Un manque criant de données écotoxicologiques
Pour déterminer le niveau d'exposition des consommateurs, plus de données demeurent toutefois "nécessaires" concernant les concentrations du nano-argent dans le produit, "la taille et la forme dans laquelle il est présent (agrégats, agglomérats, revêtement) et la probabilité de libérations d'ions d'argent à partir des produits", souligne le CSRSEN. Une évaluation "détaillée" de l'exposition professionnelle au nano-argent est également "nécessaire pour effectuer une évaluation des risques."
L'exposition des consommateurs dépend "de la formulation, de l'utilisation et de l'élimination" des produits médicaux et de consommation contenant du nano-argent, souligne le CSRSEN. D'autant que ces nano de provenance domestiques et industrielles sont le plus souvent collectés dans des systèmes d'égouts et transportés vers des stations d'épuration des eaux usées d'où ils peuvent pénétrer dans l'environnement aquatique ou le sol par l'intermédiaire des
boues d'épuration et avoir des effets sur les organismes aquatiques et éventuellement sur les humains. La libération du nano-argent à "des concentrations toxiques pour certaines espèces est possible", indique le Comité.
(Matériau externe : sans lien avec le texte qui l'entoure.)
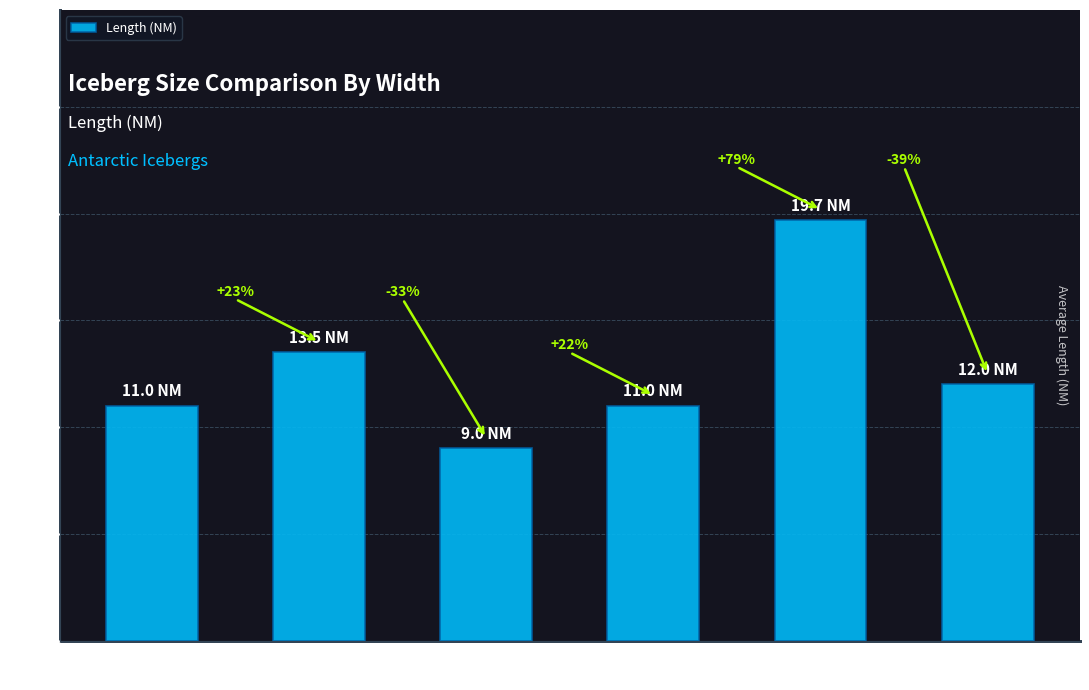

Does the chart contain any negative values?

No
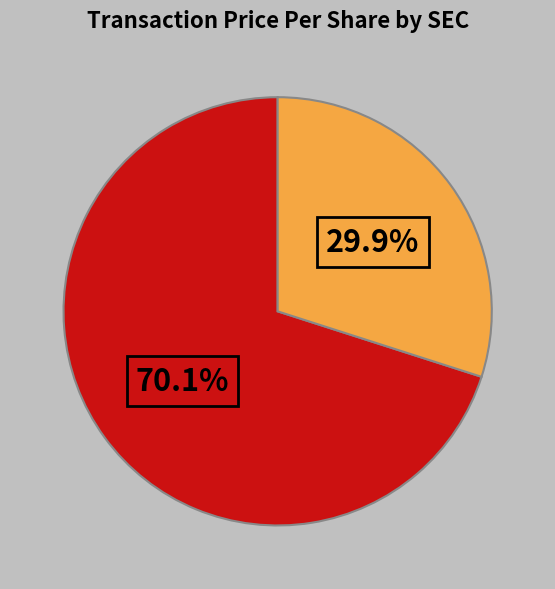

Is there any slice that represents more than half of the pie?

Yes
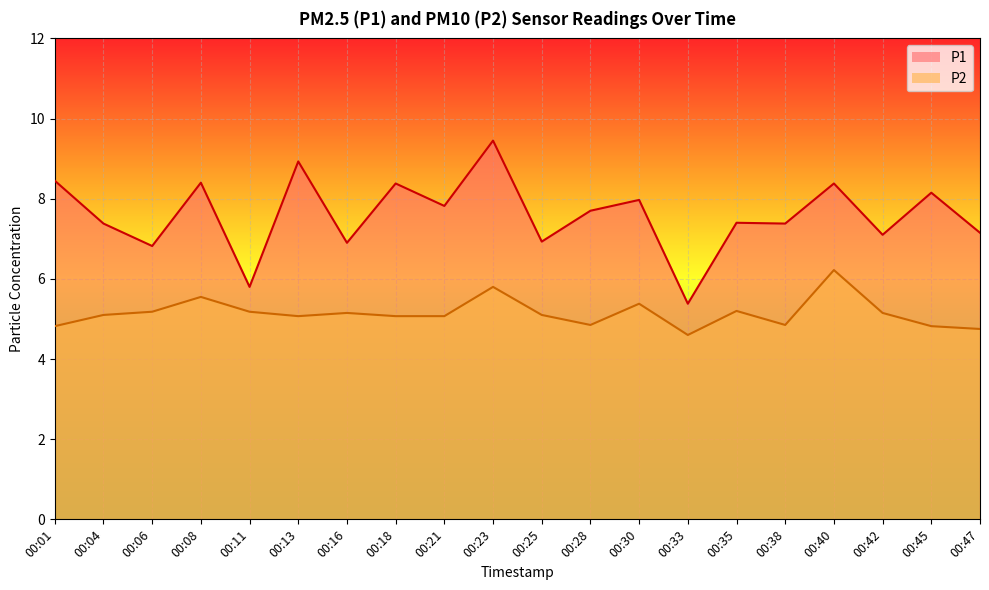

Reading left to right, what are all the values shown in this chart?

P1: 00:01=8.4	00:04=7.4	00:06=6.8	00:08=8.4	00:11=5.8	00:13=8.9	00:16=6.9	00:18=8.4	00:21=7.8	00:23=9.4	00:25=6.9	00:28=7.7	00:30=8.0	00:33=5.4	00:35=7.4	00:38=7.4	00:40=8.4	00:42=7.1	00:45=8.2	00:47=7.2
P2: 00:01=4.8	00:04=5.1	00:06=5.2	00:08=5.5	00:11=5.2	00:13=5.1	00:16=5.2	00:18=5.1	00:21=5.1	00:23=5.8	00:25=5.1	00:28=4.8	00:30=5.4	00:33=4.6	00:35=5.2	00:38=4.8	00:40=6.2	00:42=5.2	00:45=4.8	00:47=4.8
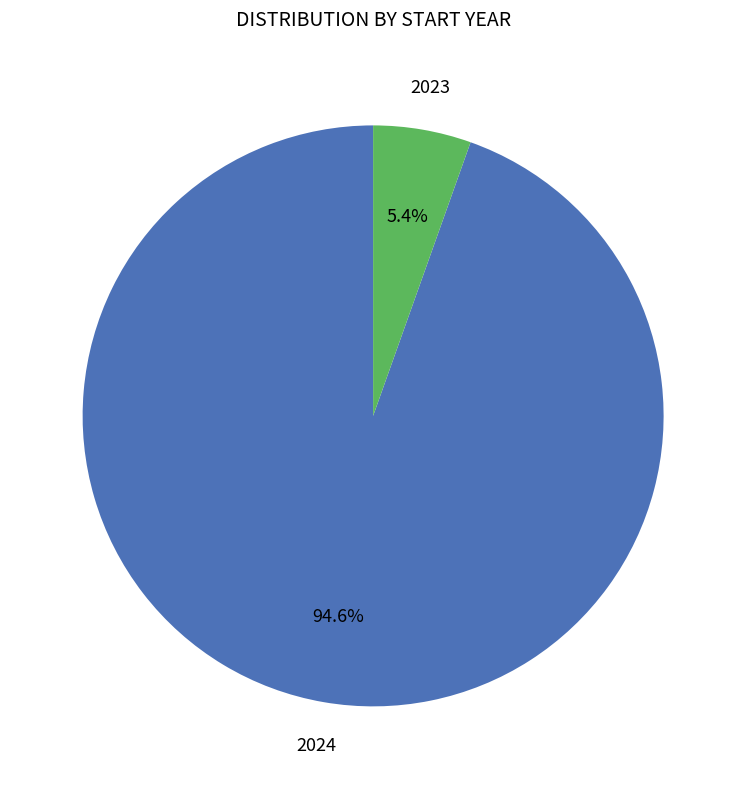

Count the number of slices in the pie.

2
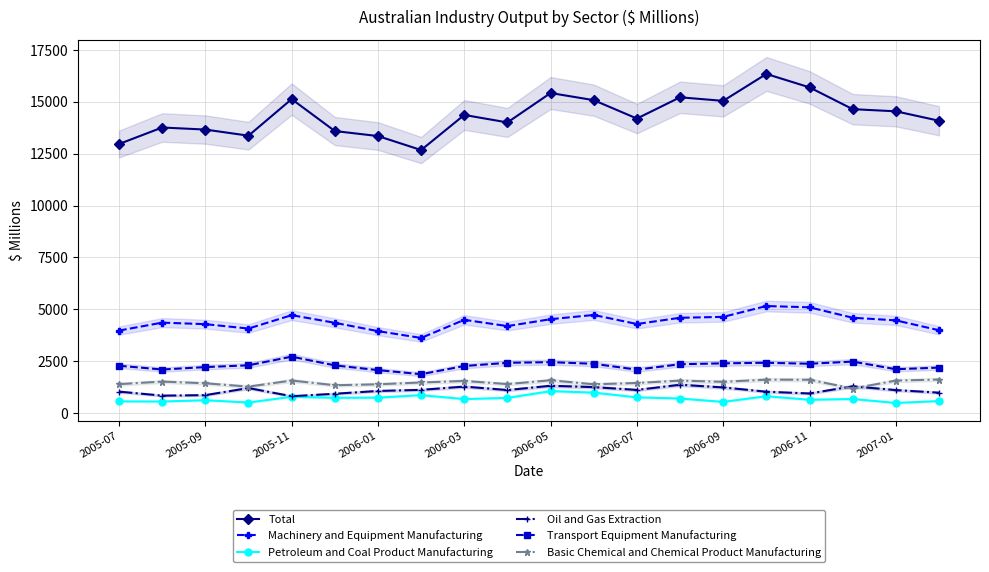

What value does the Machinery and Equipment Manufacturing series have at 2006-05?

4522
Concernant les risques de résistance bactérienne générés par l'utilisation des nanoparticules d'argent, "aucune documentation n'est à ce jour disponible, ce qui représente une grave lacune des connaissances",a pointé le CSRSEN. Des études sont donc "nécessaires".
Annoncée pour 2013, une évaluation des risques relative au nano-argent est prévue par l'Agence française de sécurité sanitaire (Anses). Cette dernière vient de publier un premier bilan du dispositif national de
déclaration des substances à l'état nanoparticulaire. Environ 500.000 tonnes de nanoparticules ont ainsi été mises sur le marché en 2012 dans l'Hexagone.